The saber rattling suits Iran’s purpose. It allows the Iranian republic to project itself as a revolutionary protector of Shiite Muslim rights across the region. But as with its support for the protests, Iran runs the risk that its policy could backfire if the escalating cold war becomes truly hot and erupts into open hostilities.

Such hostilities could call its bluff and reveal its de facto military weakness as a result of international sanctions.

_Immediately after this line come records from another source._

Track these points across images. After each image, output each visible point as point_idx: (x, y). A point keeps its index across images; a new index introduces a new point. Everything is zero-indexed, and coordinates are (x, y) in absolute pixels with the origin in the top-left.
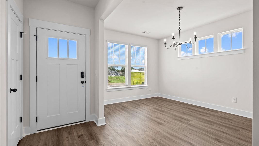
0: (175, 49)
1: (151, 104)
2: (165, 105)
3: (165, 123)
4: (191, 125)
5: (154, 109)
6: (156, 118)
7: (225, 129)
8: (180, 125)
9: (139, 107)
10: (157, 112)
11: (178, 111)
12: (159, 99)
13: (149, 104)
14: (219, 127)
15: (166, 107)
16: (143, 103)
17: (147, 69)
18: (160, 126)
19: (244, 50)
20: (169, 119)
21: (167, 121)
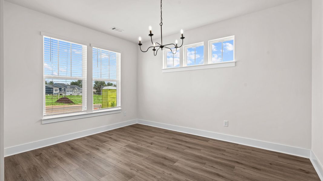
0: (155, 55)
1: (124, 138)
2: (144, 136)
3: (138, 174)
4: (176, 170)
5: (127, 146)
7: (219, 168)
8: (161, 173)
9: (102, 146)
10: (130, 152)
11: (160, 146)
12: (138, 128)
13: (120, 138)
14: (212, 167)
15: (145, 141)
16: (110, 138)
17: (120, 84)
19: (236, 62)
20: (146, 163)
21: (141, 168)
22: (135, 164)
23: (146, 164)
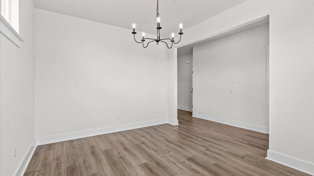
6: (198, 173)
8: (164, 157)
18: (190, 156)
21: (180, 164)
22: (187, 170)
23: (175, 168)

Iran compensates for its weakness by supporting some of the world’s most lethal guerrilla groups such as Lebanon’s Hezbollah and Palestine’s Hamas. Syria plays a key logistical and political role in the Islamic republic’s relationships with the two groups. So far, Iran, confident that Syrian President Bashar al-Assad will be able to quell the protests against his regime, has opted to use rhetoric and aid rather than non-conventional warfare to aid its Syrian ally as well as needle its Gulf rivals.

Iranian allegations that the United States was behind the Syrian protests were boosted this week by the disclosure in The Washington Post of US diplomatic cables leaked to Wikileaks that revealed US State Department funding of Syrian opposition group.

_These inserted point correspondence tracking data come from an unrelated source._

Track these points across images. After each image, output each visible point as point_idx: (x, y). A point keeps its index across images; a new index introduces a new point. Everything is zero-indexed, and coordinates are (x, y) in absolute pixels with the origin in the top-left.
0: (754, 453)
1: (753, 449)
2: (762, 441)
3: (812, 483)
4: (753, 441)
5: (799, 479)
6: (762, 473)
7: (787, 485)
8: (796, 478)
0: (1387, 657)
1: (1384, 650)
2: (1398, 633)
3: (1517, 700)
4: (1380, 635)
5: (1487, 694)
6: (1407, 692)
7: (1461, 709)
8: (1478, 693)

The report also lends credence to Mr. Assad’s assertion that foreign saboteurs were instigating the protests against his regime. US support focused on a Syrian exile-based satellite television station as well as similar democracy-related projects. “America and its allies are trying to create an Iranian-Arab tension, they seek to sow discord among Shiites and Sunnis... but their plan will fail,” Iranian President Mahmoud Ahmadinejad charged earlier this week.

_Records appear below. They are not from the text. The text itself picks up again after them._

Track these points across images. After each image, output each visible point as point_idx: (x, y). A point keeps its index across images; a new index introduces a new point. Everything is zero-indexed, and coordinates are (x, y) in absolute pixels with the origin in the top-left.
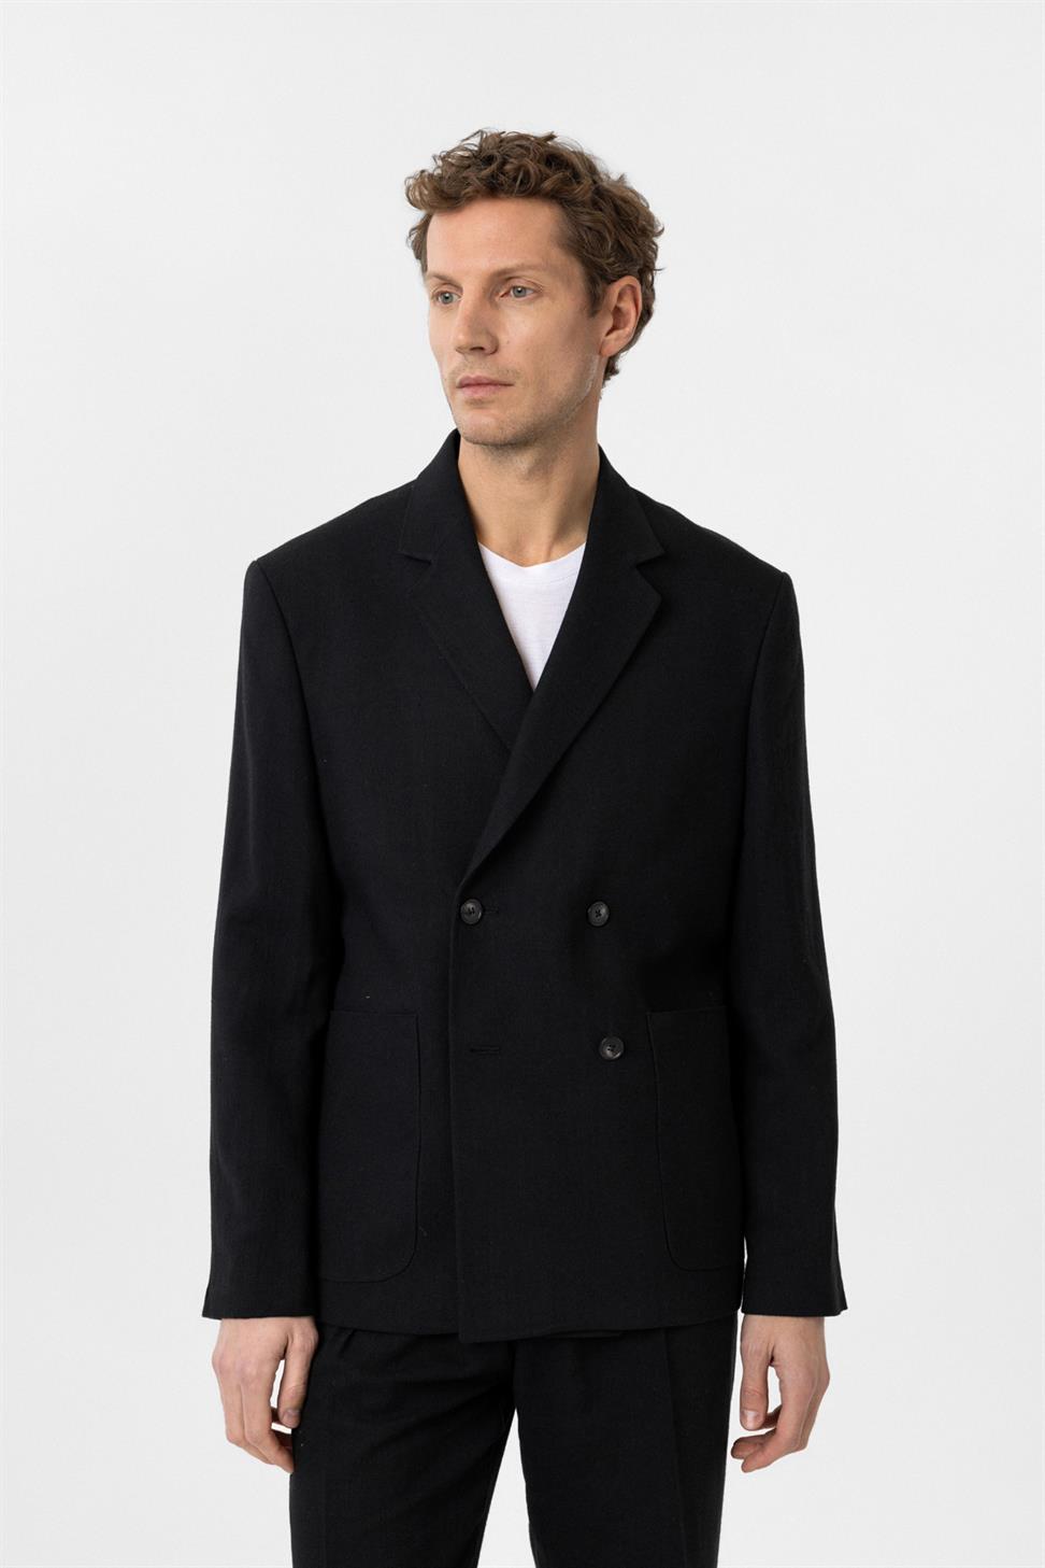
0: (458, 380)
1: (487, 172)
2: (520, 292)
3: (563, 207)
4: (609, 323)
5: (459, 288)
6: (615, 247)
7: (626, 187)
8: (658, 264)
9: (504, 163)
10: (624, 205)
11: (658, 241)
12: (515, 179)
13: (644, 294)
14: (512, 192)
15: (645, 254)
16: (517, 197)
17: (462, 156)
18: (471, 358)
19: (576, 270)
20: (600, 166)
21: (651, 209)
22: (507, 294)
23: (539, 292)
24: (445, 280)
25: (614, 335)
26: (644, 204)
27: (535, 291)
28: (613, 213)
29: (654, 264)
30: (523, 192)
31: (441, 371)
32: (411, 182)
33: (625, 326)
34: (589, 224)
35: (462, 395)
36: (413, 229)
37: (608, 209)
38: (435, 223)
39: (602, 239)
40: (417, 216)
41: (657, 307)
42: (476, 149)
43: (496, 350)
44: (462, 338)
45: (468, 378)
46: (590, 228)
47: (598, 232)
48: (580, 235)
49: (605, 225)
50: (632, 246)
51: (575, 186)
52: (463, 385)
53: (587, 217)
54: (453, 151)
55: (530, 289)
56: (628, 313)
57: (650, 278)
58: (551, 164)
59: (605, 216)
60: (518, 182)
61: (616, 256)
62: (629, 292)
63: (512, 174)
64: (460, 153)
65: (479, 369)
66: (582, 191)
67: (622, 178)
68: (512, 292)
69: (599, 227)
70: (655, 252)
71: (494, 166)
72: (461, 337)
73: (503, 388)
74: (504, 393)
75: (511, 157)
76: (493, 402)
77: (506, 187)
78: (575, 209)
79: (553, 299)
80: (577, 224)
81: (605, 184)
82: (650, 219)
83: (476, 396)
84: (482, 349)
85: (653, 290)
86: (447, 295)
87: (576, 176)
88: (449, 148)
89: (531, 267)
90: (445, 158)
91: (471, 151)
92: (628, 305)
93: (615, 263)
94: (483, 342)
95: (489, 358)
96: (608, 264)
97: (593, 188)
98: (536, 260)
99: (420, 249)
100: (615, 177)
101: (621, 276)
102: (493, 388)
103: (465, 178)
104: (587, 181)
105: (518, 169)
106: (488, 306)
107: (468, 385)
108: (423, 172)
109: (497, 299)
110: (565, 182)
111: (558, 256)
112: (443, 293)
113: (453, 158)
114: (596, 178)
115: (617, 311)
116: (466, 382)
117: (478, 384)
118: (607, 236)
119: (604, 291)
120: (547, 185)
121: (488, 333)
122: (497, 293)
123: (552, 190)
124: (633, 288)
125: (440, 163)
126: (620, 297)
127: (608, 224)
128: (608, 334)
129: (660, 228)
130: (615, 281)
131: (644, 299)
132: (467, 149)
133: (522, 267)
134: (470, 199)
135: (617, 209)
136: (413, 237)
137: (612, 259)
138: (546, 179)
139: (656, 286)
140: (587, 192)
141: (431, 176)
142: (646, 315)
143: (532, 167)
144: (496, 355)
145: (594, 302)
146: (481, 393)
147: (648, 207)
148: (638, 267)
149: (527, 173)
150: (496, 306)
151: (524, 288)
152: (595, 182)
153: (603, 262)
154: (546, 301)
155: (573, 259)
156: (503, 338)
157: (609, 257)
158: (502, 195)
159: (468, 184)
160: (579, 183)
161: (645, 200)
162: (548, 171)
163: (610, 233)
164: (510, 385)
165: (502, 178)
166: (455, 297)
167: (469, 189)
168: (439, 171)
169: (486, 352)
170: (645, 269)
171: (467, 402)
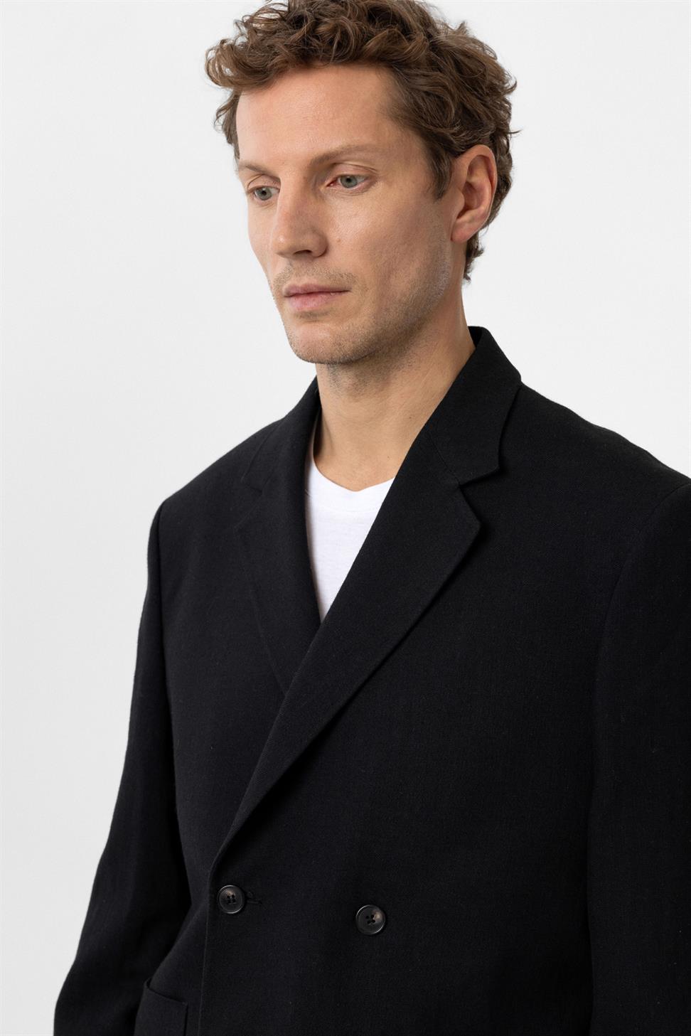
0: (285, 287)
1: (297, 35)
2: (349, 180)
3: (394, 71)
4: (460, 202)
5: (276, 180)
6: (460, 112)
7: (466, 38)
8: (513, 125)
9: (317, 23)
10: (466, 61)
11: (510, 98)
12: (331, 43)
13: (499, 162)
14: (329, 60)
15: (496, 116)
16: (335, 64)
17: (269, 20)
18: (296, 264)
19: (416, 145)
20: (435, 15)
21: (500, 61)
22: (334, 182)
23: (371, 178)
24: (260, 172)
25: (466, 217)
26: (492, 55)
27: (366, 178)
28: (454, 72)
29: (507, 125)
30: (342, 57)
31: (267, 276)
32: (212, 54)
33: (480, 204)
34: (426, 88)
35: (293, 305)
36: (220, 111)
37: (450, 67)
38: (244, 102)
39: (443, 105)
40: (222, 95)
41: (516, 174)
42: (286, 9)
43: (325, 251)
44: (283, 241)
45: (294, 287)
46: (427, 93)
47: (438, 97)
48: (416, 103)
49: (444, 87)
50: (480, 109)
51: (406, 43)
52: (292, 295)
53: (421, 81)
54: (257, 14)
55: (359, 176)
56: (482, 189)
57: (505, 142)
58: (374, 20)
59: (447, 78)
60: (335, 45)
61: (462, 124)
62: (481, 164)
63: (327, 38)
64: (266, 16)
65: (309, 277)
66: (416, 46)
67: (462, 27)
68: (339, 181)
69: (439, 91)
70: (508, 112)
71: (305, 28)
72: (282, 239)
73: (338, 297)
74: (339, 302)
75: (326, 16)
76: (326, 314)
77: (321, 54)
78: (407, 71)
79: (390, 184)
80: (412, 90)
81: (442, 37)
82: (499, 73)
83: (307, 308)
84: (308, 252)
85: (509, 156)
86: (264, 189)
87: (406, 30)
88: (252, 11)
89: (359, 148)
90: (248, 23)
91: (277, 12)
92: (480, 179)
93: (460, 132)
94: (309, 242)
95: (318, 262)
96: (453, 134)
97: (428, 44)
98: (365, 139)
99: (231, 134)
100: (454, 26)
101: (469, 146)
102: (324, 296)
103: (271, 47)
104: (420, 37)
105: (334, 30)
106: (312, 198)
107: (296, 295)
108: (223, 42)
109: (322, 189)
110: (393, 39)
111: (391, 132)
112: (259, 189)
113: (258, 21)
114: (430, 30)
115: (470, 189)
116: (294, 291)
117: (309, 293)
118: (449, 100)
119: (451, 165)
120: (371, 45)
121: (314, 230)
122: (323, 182)
123: (378, 51)
124: (485, 159)
125: (244, 29)
126: (471, 170)
127: (450, 87)
128: (460, 216)
129: (512, 83)
130: (463, 153)
131: (499, 170)
132: (273, 11)
133: (349, 150)
134: (281, 71)
135: (458, 66)
136: (222, 119)
137: (457, 128)
138: (371, 38)
139: (514, 151)
140: (421, 49)
141: (232, 47)
142: (503, 186)
143: (350, 25)
144: (327, 258)
145: (440, 184)
146: (312, 304)
147: (495, 58)
148: (490, 133)
149: (345, 34)
150: (321, 198)
151: (353, 177)
152: (429, 36)
153: (448, 132)
154: (380, 187)
155: (411, 133)
156: (333, 236)
157: (453, 126)
158: (318, 63)
159: (276, 54)
160: (410, 40)
161: (491, 51)
162: (371, 29)
163: (453, 99)
164: (347, 291)
165: (315, 42)
166: (273, 191)
167: (277, 59)
168: (244, 39)
169: (313, 255)
170: (498, 135)
171: (296, 315)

Iran is walking a thin line in its support for the Arab protests and its concern about the stability of the Assad regime. The question is how far Iran may go in helping it counter the protests. Increased hostility along the Lebanese border that separates Hezbollah from Israel would be one way for Syria and Iran to attempt to distract attention from the protests and focus national passions on an external enemy. To be sure, Hezbollah is a force in its own right rather than a Syrian or Iranian puppet. Yet, it too has much to lose from a demise of the Assad regime.

In a further boost to Iran and a sign of the Middle East’s changing political geography, Egypt moved this week to improve its long tense relations with the Islamic republic. There were reports Tuesday that the Islamic republic had appointed its first ambassador to Egypt since Tehran and Cairo severed ties after Egypt recognized the State of Israel in 1980. At the same time, the Egyptian foreign ministry said that Foreign Minister Nabil Elaraby might visit the Hamas-controlled Gaza Strip in a gesture that would signal a more pro-Palestinian foreign policy and closer ties to a group supported by Iran.

The Egyptian diplomatic moves are likely to set off alarm bells in Washington, Riyadh and Tel Aviv, but may be designed to reposition Egypt as a leader of the Arab world rather than radically alter the country’s past pro-Western foreign policy. If anything, they could contribute to preventing an already volatile period in Middle Eastern history from deteriorating into further open warfare. Israel and Hamas agreed last week to halt tit-for-tat attacks across the Israeli-Gaza border.

By engaging Iran, Egypt may be able to make headway in stalled efforts to negotiate an agreement between Hamas and the Western-backed Palestinian Authority headed by President Mahmoud Abbas. Such an agreement could help facilitate an easing of the Israeli blockade of Gaza and a possible revival of Israeli-Palestinian peace talks.